Recent news reports heralding higher natural gas prices at 19-month highs (Bloomberg) due to cold weather (Reuters) and diminished inventories (even reports of the shale boom ending CSM) piqued my interest. There is hope that natural gas futures are bright (Forth Worth Star Telegram). I wanted to check these narratives against some of my models.

Estimating the marginal utility of money plagues my understanding of economics and greatly affects my ability to model it. However, I developed an alternative deflator called the Energy Price Index (EPI). I took historical Energy Information Agency (EIA) data and performed a regression of the data against the price of oil and natural gas for each fuel source, and then aggregated them based on fraction of total primary energy consumption to get the average price of primary energy delivered to the economy. I tied this model then to the daily WTI crude oil prices and the Henry Hub spot market. Here is an early attempt trying to describe this Economics for Engineers. This model has several problems first it ignores technological change in the conversion of energy to useful work, it assumes that the distribution between energy and non energy feedstocks is fixed, and it uses an adiabatic model of the US economy. The last assumption only affects the estimation of wealth, I perform a more rigorous derivation of the price and money relationships in The Effect of Price in Macroeconomics and have not had time to rebuild my models based on this work. The other two assumptions are a function of my own ignorance. Ayers and Warr estimate the necessary information to fix this error.

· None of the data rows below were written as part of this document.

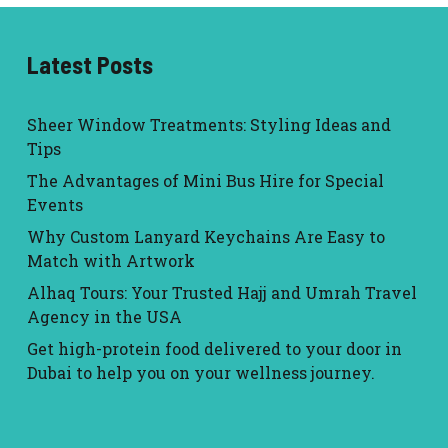
Latest Posts
Sheer Window Treatments: Styling Ideas and
Tips
The Advantages of Mini Bus Hire for Special
Events
Why Custom Lanyard Keychains Are Easy to
Match with Artwork
Alhaq Tours: Your Trusted Hajj and Umrah Travel
Agency in the USA
Get high-protein food delivered to your door in
Dubai to help you on your wellness journey.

When we look at natural gas prices and compare it with the EPI deflated price, we find some interesting results, Natural Gas Prices.

First is that the real price of natural gas is stable and has been this way since roughly first quarter 2010. Second takeaway is that we are starting to see the signs of inflation in energy prices and not just in equities. Here is a graphic from Zero Hedge that shows the impact of Quantitative Easing on the S&P 500. From these two graphs it appears the impacts of inflation were initially noticed on Wall Street and that it appears they are starting to spread into other sectors.

Here is EPI deflated WTI crude oil spot market price graph

The comparison of the EPI to the CPI shows much more inflation than the CPI. However, the neglect of improvements in the conversion of energy to useful work would have an impact on the EPI moving it closer to parity with the CPI.